◆ Reading passage
Nicole: This weekend a offered the whole gamut of women’s college hockey experiences. We had top teams Cornell and Northeastern cruise on to the semi-finals, one of the longest games in DI history and an upset I didn’t even think to see coming. I was lucky to stay home this weekend and just endlessly cycle through streams.
Colgate held their own with Clarkson, but simply could not score. Liz Auby was a huge part of keeping them in the game and I wish she could have closed her career differently. Clarkson has now ended Colgate’s season in each of the last three years. If the Raiders are going to stop that trend, they have to find some more dangerous scorers.
It continued to be a season of two BC’s, as Boston College never seemed in doubt on Friday and then couldn’t muster much in the way of offense or self-assuredness on Saturday.
Sixth seeded New Hampshire had no trouble taking down three seed Providence in the Hockey East tournament. While that’s an upset, it doesn’t feel surprising and it was clear the Wildcats didn’t head into the series feeling like underdogs. It seemed like there was no doubt that they’d win and advance.
I was surprised at how well St. Cloud State hung with Minnesota – the Gophers really put them away in the third period of each game, but the Huskies kept it close for quite a while. That series makes me think their struggles this year were more about depth than talent. I think they showed they’re a team worth paying attention to next season.
What did you see in the quarterfinal games that you think was worth noting?
Arlan: For overall trends, all three series where a No. 4 seed hosted a No. 5 seed went to a third game. That’s not surprising, given that we expect those opponents to be the most evenly matched. It might also be a case of trying to make too much of a small sample size, as all three teams from Connecticut went to a deciding game as well, and I wouldn’t try to claim it’s because teams from that state are the most evenly matched.
As for the St. Cloud State at Minnesota series, I wouldn’t say that it was any closer than Vermont at Northeastern as a comparison. If you think that the Catamounts are on the brink of better things, then maybe SCSU is as well, although I’m not sure what WCHA team looks vulnerable to being passed. I will say that the Huskies improved in team defense this season, at least at times, but that wasn’t really in evidence this weekend. That the scoreboard stayed as close as it did was largely due to some big saves by Emma Polusny, who faced 110 shots on the weekend and performed very well in spite of 11 of them getting by her. The Huskies had some chances to expand on a first-period lead on Friday, when Minnesota was not playing well at all defensively, but after that, they didn’t have many quality chances beyond their goals.
The series for all intents and purposes ended in the final minute of the second period on Saturday. The Huskies cut a three-goal deficit to two and looked like they’d take some momentum to the locker room, but Grace Zumwinkle completed her hat trick just 23 seconds later, and that was that.
That’s not to say that everything looks encouraging from the perspective of the Gophers. Taylor Wente and Catie Skaja, who are two thirds of their third line, are injured, and they are nowhere near as deep up front as last year, when one hardly noticed if a forward or two went missing. Offensively, they need their top line centered by Taylor Heise to score, which they did on Saturday. On Friday, they had as many chances, but looked like they couldn’t hit the ocean from a pier; on the power play, that unit can do a lot of things, but of late, score isn’t one of them. Defensively, the Minnesota skaters need to walk that fine line between getting too aggressive and making losing gambles, and becoming too passive and giving up the zone too easily. Once the puck is in the Gophers’ end, Sydney Scobee has to play like someone who was just named to the All-WCHA First Team and trust herself more than she did this weekend.

◆ Provided data

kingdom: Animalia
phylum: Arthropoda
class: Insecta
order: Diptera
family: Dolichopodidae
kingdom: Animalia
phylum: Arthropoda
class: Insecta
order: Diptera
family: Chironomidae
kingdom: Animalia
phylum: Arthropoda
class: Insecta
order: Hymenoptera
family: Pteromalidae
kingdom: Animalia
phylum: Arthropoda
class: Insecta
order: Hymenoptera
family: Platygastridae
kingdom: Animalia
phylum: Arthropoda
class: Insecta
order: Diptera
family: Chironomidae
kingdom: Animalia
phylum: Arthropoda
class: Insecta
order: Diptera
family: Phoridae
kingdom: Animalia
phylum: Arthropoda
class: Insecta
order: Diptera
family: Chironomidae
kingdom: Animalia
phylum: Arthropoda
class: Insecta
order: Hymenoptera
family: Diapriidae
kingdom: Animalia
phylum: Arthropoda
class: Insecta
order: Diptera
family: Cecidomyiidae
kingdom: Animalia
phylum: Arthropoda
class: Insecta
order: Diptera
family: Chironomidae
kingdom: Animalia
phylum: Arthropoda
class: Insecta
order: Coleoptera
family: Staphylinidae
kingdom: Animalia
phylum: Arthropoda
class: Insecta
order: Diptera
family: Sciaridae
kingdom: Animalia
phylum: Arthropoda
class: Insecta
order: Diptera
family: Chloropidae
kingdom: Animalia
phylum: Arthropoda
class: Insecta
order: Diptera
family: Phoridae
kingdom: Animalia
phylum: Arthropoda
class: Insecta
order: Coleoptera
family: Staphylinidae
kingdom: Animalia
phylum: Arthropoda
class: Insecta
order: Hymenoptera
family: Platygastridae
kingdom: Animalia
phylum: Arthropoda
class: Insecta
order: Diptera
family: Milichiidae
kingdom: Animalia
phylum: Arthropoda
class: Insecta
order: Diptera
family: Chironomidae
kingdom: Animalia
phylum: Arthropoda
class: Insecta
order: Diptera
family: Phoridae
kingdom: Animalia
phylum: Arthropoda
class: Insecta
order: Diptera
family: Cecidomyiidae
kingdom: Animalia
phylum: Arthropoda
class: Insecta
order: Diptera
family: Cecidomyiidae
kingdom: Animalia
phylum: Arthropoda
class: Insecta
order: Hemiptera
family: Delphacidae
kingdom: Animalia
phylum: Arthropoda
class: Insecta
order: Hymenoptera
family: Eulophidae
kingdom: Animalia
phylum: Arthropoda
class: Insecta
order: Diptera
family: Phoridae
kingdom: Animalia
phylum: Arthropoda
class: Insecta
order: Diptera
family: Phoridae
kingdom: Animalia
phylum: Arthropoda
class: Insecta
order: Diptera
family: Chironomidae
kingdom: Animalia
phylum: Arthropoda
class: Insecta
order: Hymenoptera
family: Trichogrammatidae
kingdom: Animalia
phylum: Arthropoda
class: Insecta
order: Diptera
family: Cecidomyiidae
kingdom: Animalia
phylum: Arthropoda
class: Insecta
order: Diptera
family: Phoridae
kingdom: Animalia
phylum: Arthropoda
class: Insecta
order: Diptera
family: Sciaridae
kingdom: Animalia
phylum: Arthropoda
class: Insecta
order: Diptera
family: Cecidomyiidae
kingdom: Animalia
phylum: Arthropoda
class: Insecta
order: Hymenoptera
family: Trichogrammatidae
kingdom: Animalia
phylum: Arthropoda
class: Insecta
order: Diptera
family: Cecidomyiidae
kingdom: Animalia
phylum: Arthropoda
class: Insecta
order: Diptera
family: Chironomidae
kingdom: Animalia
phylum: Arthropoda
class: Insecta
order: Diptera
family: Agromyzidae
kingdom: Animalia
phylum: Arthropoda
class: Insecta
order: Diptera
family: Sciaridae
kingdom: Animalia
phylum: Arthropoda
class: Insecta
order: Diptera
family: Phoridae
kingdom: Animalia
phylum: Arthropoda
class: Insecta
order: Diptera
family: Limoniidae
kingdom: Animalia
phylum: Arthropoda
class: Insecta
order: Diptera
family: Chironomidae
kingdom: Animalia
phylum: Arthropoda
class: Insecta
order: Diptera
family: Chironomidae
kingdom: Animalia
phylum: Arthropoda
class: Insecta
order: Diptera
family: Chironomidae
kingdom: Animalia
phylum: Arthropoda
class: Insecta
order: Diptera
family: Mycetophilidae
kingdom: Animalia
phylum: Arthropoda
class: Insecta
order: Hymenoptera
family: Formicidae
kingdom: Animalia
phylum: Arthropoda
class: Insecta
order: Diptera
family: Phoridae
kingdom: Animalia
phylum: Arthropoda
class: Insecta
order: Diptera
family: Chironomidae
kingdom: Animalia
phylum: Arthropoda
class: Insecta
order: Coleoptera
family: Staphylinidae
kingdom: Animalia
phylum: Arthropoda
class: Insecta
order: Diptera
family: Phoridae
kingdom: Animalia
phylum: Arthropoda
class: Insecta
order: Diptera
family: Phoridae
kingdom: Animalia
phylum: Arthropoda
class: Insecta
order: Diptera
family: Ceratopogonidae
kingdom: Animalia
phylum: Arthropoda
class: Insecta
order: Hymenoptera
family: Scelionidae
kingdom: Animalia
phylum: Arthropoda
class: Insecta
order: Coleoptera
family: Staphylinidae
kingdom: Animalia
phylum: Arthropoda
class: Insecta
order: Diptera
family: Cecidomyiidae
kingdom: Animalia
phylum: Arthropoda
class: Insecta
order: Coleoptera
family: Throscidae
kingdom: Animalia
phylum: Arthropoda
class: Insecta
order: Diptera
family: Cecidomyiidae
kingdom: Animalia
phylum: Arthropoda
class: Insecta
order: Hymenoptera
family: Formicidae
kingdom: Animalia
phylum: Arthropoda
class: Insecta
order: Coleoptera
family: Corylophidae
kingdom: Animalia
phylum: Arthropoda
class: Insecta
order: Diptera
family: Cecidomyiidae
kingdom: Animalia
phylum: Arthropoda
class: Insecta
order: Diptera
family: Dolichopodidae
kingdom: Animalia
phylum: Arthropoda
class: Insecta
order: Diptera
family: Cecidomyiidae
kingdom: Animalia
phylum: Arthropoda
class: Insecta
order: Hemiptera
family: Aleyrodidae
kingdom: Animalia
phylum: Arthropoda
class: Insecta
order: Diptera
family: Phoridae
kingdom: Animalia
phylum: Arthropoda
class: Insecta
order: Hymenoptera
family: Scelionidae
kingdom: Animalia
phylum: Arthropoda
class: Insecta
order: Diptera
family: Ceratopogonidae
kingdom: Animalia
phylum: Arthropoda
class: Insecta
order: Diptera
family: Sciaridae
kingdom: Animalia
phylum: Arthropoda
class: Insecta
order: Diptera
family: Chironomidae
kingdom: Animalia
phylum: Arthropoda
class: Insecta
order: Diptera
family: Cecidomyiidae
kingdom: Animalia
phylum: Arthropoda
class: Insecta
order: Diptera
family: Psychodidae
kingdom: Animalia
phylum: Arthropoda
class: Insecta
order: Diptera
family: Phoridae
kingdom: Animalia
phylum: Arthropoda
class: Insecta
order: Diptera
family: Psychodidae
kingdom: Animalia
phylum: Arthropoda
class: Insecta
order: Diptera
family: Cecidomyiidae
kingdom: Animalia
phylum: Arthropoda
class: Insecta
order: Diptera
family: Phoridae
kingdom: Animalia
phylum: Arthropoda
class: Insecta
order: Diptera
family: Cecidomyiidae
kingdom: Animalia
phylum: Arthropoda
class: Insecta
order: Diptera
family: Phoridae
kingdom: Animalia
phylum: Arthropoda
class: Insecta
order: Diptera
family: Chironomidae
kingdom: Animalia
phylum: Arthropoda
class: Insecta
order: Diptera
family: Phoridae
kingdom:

◆ Problem 1
Reproduce the passage of the women's college hockey recap that opens with the words containing "I was surprised" and closes with "are the most evenly matched.".
◆ Problem 2
Carry on the women's college hockey recap from the point where it stops.

◆ Exercise result 1
I was surprised at how well St. Cloud State hung with Minnesota – the Gophers really put them away in the third period of each game, but the Huskies kept it close for quite a while. That series makes me think their struggles this year were more about depth than talent. I think they showed they’re a team worth paying attention to next season.
What did you see in the quarterfinal games that you think was worth noting?
Arlan: For overall trends, all three series where a No. 4 seed hosted a No. 5 seed went to a third game. That’s not surprising, given that we expect those opponents to be the most evenly matched. It might also be a case of trying to make too much of a small sample size, as all three teams from Connecticut went to a deciding game as well, and I wouldn’t try to claim it’s because teams from that state are the most evenly matched.

◆ Exercise result 2
As you wrote in your column last week, the conference quarterfinal round brings its own unique flavor of drama, and there is plenty more of that to discuss.
Nicole: Of course, what we didn’t mention was Maine’s two-game upset of Boston University.
Losing this early ousted BU from any chance they had at receiving an NCAA at-large bid and ended their season far earlier than I think anyone had imagined it would.
Maine received contributions from a number of players, but it was rookie Ida Kuoppala, who leads the Black Bears in both goals and points, who scored the game-winner in overtime. Carly Jackson made 84 saves over the two games and Boston University simply could not find a way through. Maine jumped out to a lead in each of the games and was able to settle in on defense, controlling that end of the ice. They played strong defense and frustrated the Terriers and took their chances and opportunities when they saw them. It was a class in how to play against a team like BU.
Arlan: If I counted correctly, then tournament teams that scored first were 16-2 this weekend in games decided in regulation. It’s always important to score the first goal, but it seems more magnified in the playoffs. Once the game advances to overtime, then it is harder to remember who grabbed the first lead so long ago.
Maine was one of those teams that opened the scoring both days, although they needed OT to win the opener. It may have worn on the Terriers, a team that knew how much was riding on getting some tournament wins, to have to play from behind and never enjoy a lead all weekend. Unfortunately for BU, a season that saw it return to contending status ends when it suffers only its second sweep and seventh and eighth losses of the campaign.
The overall picture in Hockey East is similar to what it has often been over the years: one excellent team pursued by a pack of good teams that aren’t quite at the same level. New Hampshire had Frozen Four teams in 2006 and 2008 when the rest of the league couldn’t really challenge the Wildcats. After a period where both BU and BC were national contenders, and the Terriers reached the national championship game in 2011 and 2013, BU’s program receded after the graduation of Marie-Philip Poulin. That left the Eagles as the conference’s power team, one that dominated in conference play, but wasn’t tested to the same level as champions of ECAC Hockey and the WCHA.
Today, Northeastern is the clear power in the conference, but the next half dozen teams are all at a similar level. Three of the quarterfinal hosts were upset, and at least in the case of UNH sweeping Providence and UConn taking down BC, it wasn’t all that surprising. The result is a league final four that looks less balanced than the other two leagues that have more more than six teams. Going by KRACH rankings, the ECAC has No. 1 Cornell battling teams ranked No. 6, No. 8, and No. 11. In the WCHA, the last four teams standing are No. 2, No. 3, No. 4, and No. 7. In Hockey East, No. 5 Northeastern’s highest-ranked remaining opponent in KRACH is No. 20 New Hampshire.
Both UNH and BC had difficulty succeeding at the Frozen Four when they ran into teams that were a level above what they’d been playing in conference. Will Northeastern? At least the Huskies played Wisconsin earlier in the year, so they know that there is another level out there.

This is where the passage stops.